Prove, that if $n$ is coprime to $p - 1$ ($p$ is prime), then exponentiation to the $n$th power in the residue field modulo $p$ is a bijection.
I tried proving that $a^n \equiv b^n \pmod{p} \Rightarrow a = b$, but I couldn't.
Also I have to prove that for each $i = 0,\dots,p-1$, there exists $x$ such that $x^n \equiv i \pmod{p}$.
If $n$ is coprime to $p-1$, then there exists $k$ such that $nk\equiv 1\pmod{p-1}$, so, for some $t$, $nk+(p-1)t=1$.
You also know that $x^{p-1}=1$, for every $x\in\mathbb{F}_p$ (the $p$-element field), provided $x\ne0$.
Then, for $x\ne0$, $$ x^{nk}=x^{nk}(x^{(p-1)})^t=x^{nk+(p-1)t}=x^1=x $$ Obviously, $0^{nk}=0$.
Therefore the map $x\mapsto x^k$ is the inverse of $x\mapsto x^n$.
Hint: $ $ By little Fermat $\,\color{#d0f}{a^{p-1}} \equiv 1\equiv \color{#d0f}{b^{p-1}}\pmod{\!p}\,$ so $\,n\,$ coprime to their periods $\,\color{#d0f}{f=p\!-\!1}$ implies that $\,a^n\,$ and $\,b^n\,$ have unique $\,n'$th roots $\!\bmod p\,$ by the following
Theorem $\, $ [Compute $n$'th root by raising to power $\frac{1}n\!\pmod{\!f}\,$ if $\,n\,$ is coprime to $\color{#d0f}{{\rm period}\ f}$]
Given $\ \color{#d0f}{a^f} \equiv 1\equiv \color{#d0f}{c^f}\pmod{\!m},\, $ and $\ n' \equiv \frac{1}n\equiv n^{-1}\pmod{\!f},\, $ so $\ \color{#0a0}{nn' = 1 + jf},\ $ then
$$ \bbox[5px,border:1px solid #c00]{a^{\large\color{#c00} n} \equiv c \iff a \equiv c^{\large (\color{#c00}{1/n})_f}\equiv c^{\large n'}\!\!\!\pmod{\!m}}\qquad$$
$\begin{align}{\bf Proof}\ \ \ \ &c \equiv a^{\large n}\,\Rightarrow\, c^{\large n'}\! \equiv a^{\large\color{#0a0}{nn'}}\! \equiv a^{\large\color{#0a0}{1+fj}} \equiv a(\color{#d0f}{a^{\large f}})^{\large j} \equiv a\\[.1em] &a \equiv c^{\large n'}\!\Rightarrow\, a^{\large n} \equiv c^{\large\color{#0a0}{n'n}} \equiv \,c^{\large\color{#0a0}{1+fj}} \equiv \,c(\color{#d0f}{c^{\large f}})^{\large j} \equiv c \end{align}$

• **Short exercise A**: Change "photo" to "image" in the entries from their first line through the line that contains "contrast brightness saturation: contrast -0.19, saturation", and leave everything else unchanged.

Saved entries:

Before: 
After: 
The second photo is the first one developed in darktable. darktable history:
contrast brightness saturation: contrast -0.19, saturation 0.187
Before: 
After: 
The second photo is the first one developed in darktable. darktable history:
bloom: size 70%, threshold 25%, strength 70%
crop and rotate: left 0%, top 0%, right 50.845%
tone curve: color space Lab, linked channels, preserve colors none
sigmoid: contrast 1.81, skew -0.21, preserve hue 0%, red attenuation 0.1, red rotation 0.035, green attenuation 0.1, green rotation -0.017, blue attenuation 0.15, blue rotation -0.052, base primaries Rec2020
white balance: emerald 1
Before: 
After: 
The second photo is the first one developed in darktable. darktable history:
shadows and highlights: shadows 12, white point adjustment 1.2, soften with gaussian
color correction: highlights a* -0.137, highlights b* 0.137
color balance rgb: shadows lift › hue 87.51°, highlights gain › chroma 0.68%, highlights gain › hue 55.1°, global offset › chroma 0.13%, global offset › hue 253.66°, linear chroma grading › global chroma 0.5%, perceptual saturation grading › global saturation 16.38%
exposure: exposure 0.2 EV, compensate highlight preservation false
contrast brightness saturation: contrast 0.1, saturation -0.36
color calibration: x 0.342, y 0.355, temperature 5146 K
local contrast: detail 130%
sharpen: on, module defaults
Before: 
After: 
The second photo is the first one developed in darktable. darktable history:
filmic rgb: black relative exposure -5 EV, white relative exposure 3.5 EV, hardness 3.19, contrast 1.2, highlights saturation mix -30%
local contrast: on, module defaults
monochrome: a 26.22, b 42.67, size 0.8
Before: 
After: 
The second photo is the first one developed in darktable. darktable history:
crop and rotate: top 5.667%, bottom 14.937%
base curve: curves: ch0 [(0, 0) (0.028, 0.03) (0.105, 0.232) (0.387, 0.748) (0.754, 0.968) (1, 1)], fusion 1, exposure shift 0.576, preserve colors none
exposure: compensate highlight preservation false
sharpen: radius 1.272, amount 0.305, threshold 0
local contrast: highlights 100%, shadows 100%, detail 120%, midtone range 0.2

• **Short exercise B**: Translate this sentence from the number theory thread into Spanish: "Therefore the map $x\mapsto x^k$ is the inverse of $x\mapsto x^n$."

• **Reply A**:
Before: 
After: 
The second image is the first one developed in darktable. darktable history:
contrast brightness saturation: contrast -0.19, saturation 0.187

• **Reply B**: Por lo tanto, la aplicación $x\mapsto x^k$ es la inversa de $x\mapsto x^n$.